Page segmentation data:
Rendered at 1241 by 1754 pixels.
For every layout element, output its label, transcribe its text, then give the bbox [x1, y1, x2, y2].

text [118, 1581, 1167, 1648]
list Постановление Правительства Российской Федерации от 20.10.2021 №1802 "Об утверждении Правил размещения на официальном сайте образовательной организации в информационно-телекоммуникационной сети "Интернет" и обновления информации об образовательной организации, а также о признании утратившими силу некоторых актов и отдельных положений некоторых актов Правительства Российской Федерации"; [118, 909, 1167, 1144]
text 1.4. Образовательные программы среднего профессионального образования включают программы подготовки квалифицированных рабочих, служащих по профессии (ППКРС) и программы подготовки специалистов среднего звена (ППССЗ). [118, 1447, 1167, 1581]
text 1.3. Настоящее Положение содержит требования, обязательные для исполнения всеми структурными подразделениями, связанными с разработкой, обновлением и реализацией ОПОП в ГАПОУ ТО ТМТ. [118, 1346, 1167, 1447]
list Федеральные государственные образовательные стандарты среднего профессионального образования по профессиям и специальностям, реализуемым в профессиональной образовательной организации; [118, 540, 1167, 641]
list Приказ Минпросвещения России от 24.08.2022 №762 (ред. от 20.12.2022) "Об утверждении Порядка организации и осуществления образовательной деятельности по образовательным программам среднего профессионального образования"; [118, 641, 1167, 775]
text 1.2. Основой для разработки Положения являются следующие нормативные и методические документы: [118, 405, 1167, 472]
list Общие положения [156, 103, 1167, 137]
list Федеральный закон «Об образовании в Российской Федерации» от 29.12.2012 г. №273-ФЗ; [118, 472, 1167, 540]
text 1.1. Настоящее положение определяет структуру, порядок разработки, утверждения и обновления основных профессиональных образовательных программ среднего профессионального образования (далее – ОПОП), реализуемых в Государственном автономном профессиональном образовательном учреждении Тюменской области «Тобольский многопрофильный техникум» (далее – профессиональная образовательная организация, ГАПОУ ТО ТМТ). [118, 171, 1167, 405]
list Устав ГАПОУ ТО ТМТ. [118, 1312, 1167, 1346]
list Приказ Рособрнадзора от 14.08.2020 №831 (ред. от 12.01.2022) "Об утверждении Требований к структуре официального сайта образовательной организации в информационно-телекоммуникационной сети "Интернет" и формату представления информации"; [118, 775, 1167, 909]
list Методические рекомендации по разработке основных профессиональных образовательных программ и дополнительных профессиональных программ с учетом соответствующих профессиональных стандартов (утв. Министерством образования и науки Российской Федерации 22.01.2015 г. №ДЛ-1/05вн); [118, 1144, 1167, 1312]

**Your task:**
Print the records above once again, exactly as written.

**Task solution:**
Rendered at 1241 by 1754 pixels.
For every layout element, output its label, transcribe its text, then give the bbox [x1, y1, x2, y2].

text [118, 1581, 1167, 1648]
list Постановление Правительства Российской Федерации от 20.10.2021 №1802 "Об утверждении Правил размещения на официальном сайте образовательной организации в информационно-телекоммуникационной сети "Интернет" и обновления информации об образовательной организации, а также о признании утратившими силу некоторых актов и отдельных положений некоторых актов Правительства Российской Федерации"; [118, 909, 1167, 1144]
text 1.4. Образовательные программы среднего профессионального образования включают программы подготовки квалифицированных рабочих, служащих по профессии (ППКРС) и программы подготовки специалистов среднего звена (ППССЗ). [118, 1447, 1167, 1581]
text 1.3. Настоящее Положение содержит требования, обязательные для исполнения всеми структурными подразделениями, связанными с разработкой, обновлением и реализацией ОПОП в ГАПОУ ТО ТМТ. [118, 1346, 1167, 1447]
list Федеральные государственные образовательные стандарты среднего профессионального образования по профессиям и специальностям, реализуемым в профессиональной образовательной организации; [118, 540, 1167, 641]
list Приказ Минпросвещения России от 24.08.2022 №762 (ред. от 20.12.2022) "Об утверждении Порядка организации и осуществления образовательной деятельности по образовательным программам среднего профессионального образования"; [118, 641, 1167, 775]
text 1.2. Основой для разработки Положения являются следующие нормативные и методические документы: [118, 405, 1167, 472]
list Общие положения [156, 103, 1167, 137]
list Федеральный закон «Об образовании в Российской Федерации» от 29.12.2012 г. №273-ФЗ; [118, 472, 1167, 540]
text 1.1. Настоящее положение определяет структуру, порядок разработки, утверждения и обновления основных профессиональных образовательных программ среднего профессионального образования (далее – ОПОП), реализуемых в Государственном автономном профессиональном образовательном учреждении Тюменской области «Тобольский многопрофильный техникум» (далее – профессиональная образовательная организация, ГАПОУ ТО ТМТ). [118, 171, 1167, 405]
list Устав ГАПОУ ТО ТМТ. [118, 1312, 1167, 1346]
list Приказ Рособрнадзора от 14.08.2020 №831 (ред. от 12.01.2022) "Об утверждении Требований к структуре официального сайта образовательной организации в информационно-телекоммуникационной сети "Интернет" и формату представления информации"; [118, 775, 1167, 909]
list Методические рекомендации по разработке основных профессиональных образовательных программ и дополнительных профессиональных программ с учетом соответствующих профессиональных стандартов (утв. Министерством образования и науки Российской Федерации 22.01.2015 г. №ДЛ-1/05вн); [118, 1144, 1167, 1312]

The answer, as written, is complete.